**The task**
Reproduce the listing in full, exactly as written, but without images.

**Material provided**
......

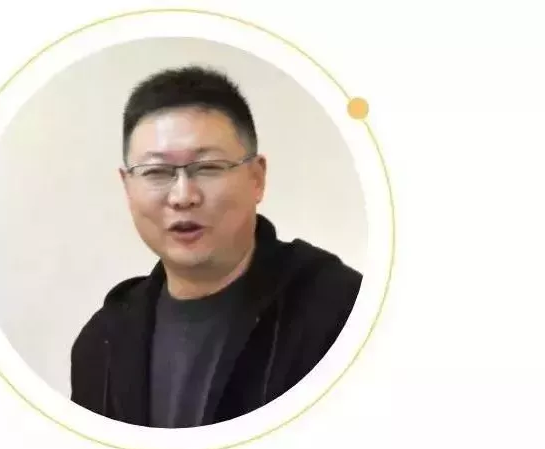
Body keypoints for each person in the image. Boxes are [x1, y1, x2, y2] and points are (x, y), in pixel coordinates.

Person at [70, 65, 362, 428]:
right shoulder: (103, 342)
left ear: (257, 178)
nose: (183, 196)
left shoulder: (341, 312)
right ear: (127, 187)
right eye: (156, 172)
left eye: (207, 168)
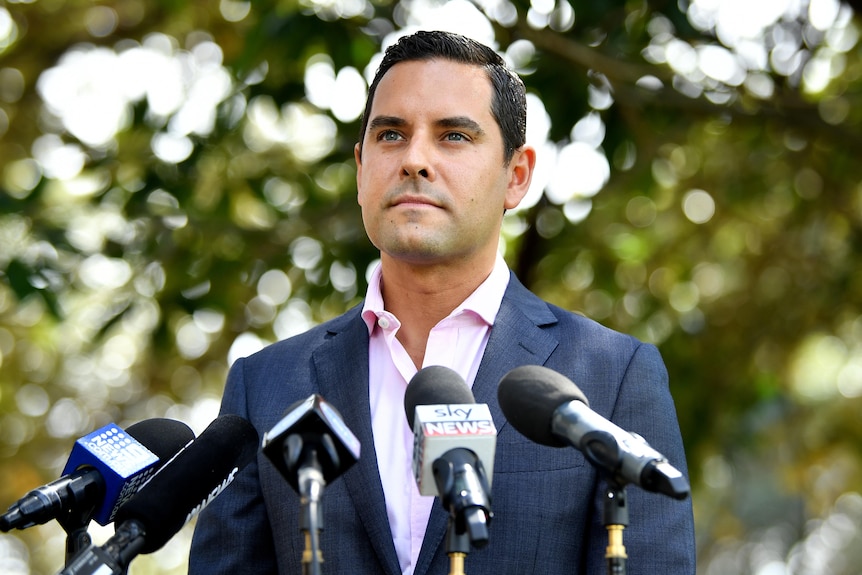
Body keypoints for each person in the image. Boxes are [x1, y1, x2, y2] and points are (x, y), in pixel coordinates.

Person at [188, 30, 695, 574]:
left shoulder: (609, 380)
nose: (414, 160)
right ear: (361, 171)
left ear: (516, 176)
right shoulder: (266, 385)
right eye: (391, 135)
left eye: (453, 136)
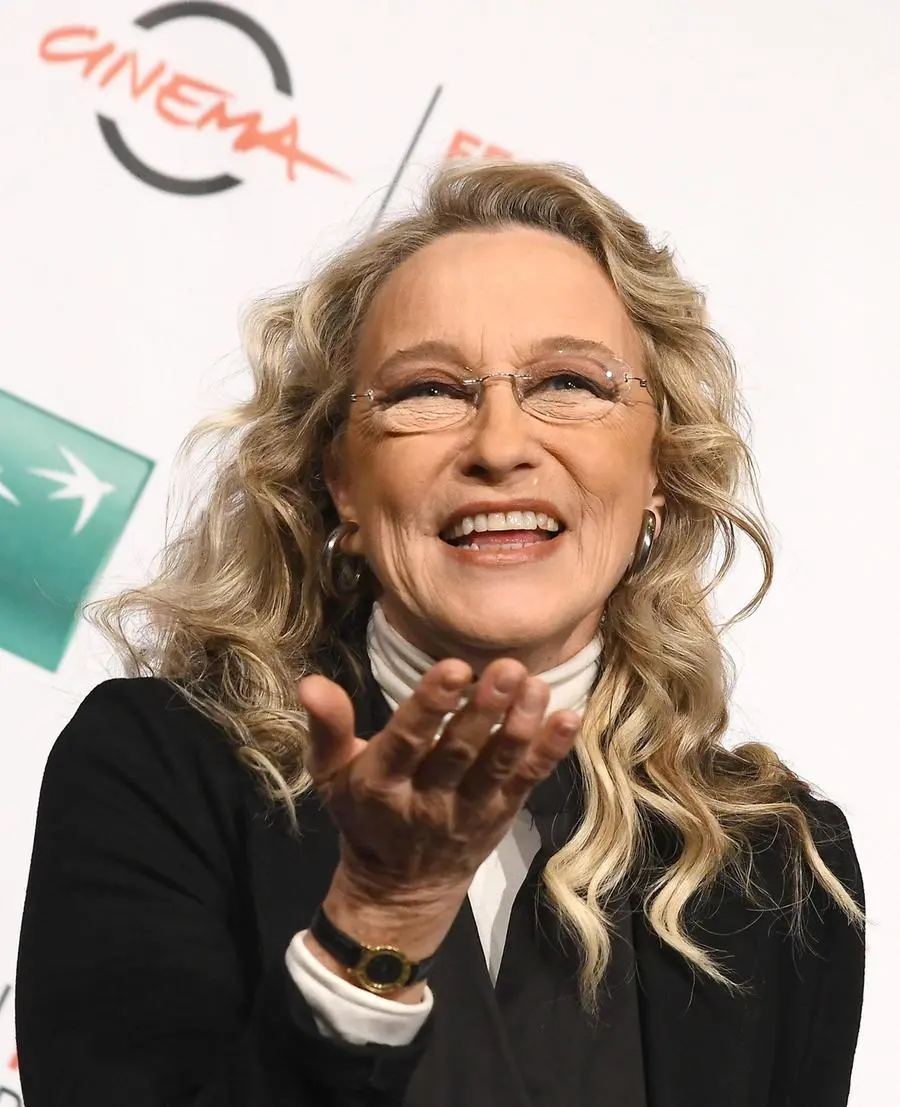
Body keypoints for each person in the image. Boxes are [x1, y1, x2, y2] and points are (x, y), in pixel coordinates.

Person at [15, 160, 864, 1107]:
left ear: (658, 465)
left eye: (570, 381)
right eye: (429, 391)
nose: (500, 445)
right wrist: (374, 920)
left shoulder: (780, 862)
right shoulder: (164, 768)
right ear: (341, 478)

......

**Output for this task**
Body keypoints for each person in the image. Boxes are [x1, y1, x2, y2] and points are (x, y), in pixel coordinates.

Person at [70, 65, 362, 428]:
right shoulder: (103, 342)
left ear: (257, 178)
nose: (183, 196)
left shoulder: (341, 312)
right ear: (127, 187)
right eye: (156, 172)
left eye: (207, 168)
Body keypoints for each person in the image. Boxes are [x1, y1, x2, y2] and points are (x, y), in pixel coordinates.

Person at [188, 30, 695, 574]:
left shoulder: (609, 380)
nose: (414, 160)
right ear: (361, 171)
left ear: (516, 176)
right shoulder: (266, 385)
right eye: (391, 135)
left eye: (453, 136)
Body keypoints for each person in the image. Boxes are [x1, y1, x2, y2] and points are (x, y), in pixel coordinates.

Person at [15, 160, 864, 1107]:
left ear: (658, 465)
left eye: (570, 381)
right eye: (429, 391)
nose: (500, 445)
right wrist: (374, 920)
left shoulder: (780, 862)
right shoulder: (164, 768)
right ear: (341, 478)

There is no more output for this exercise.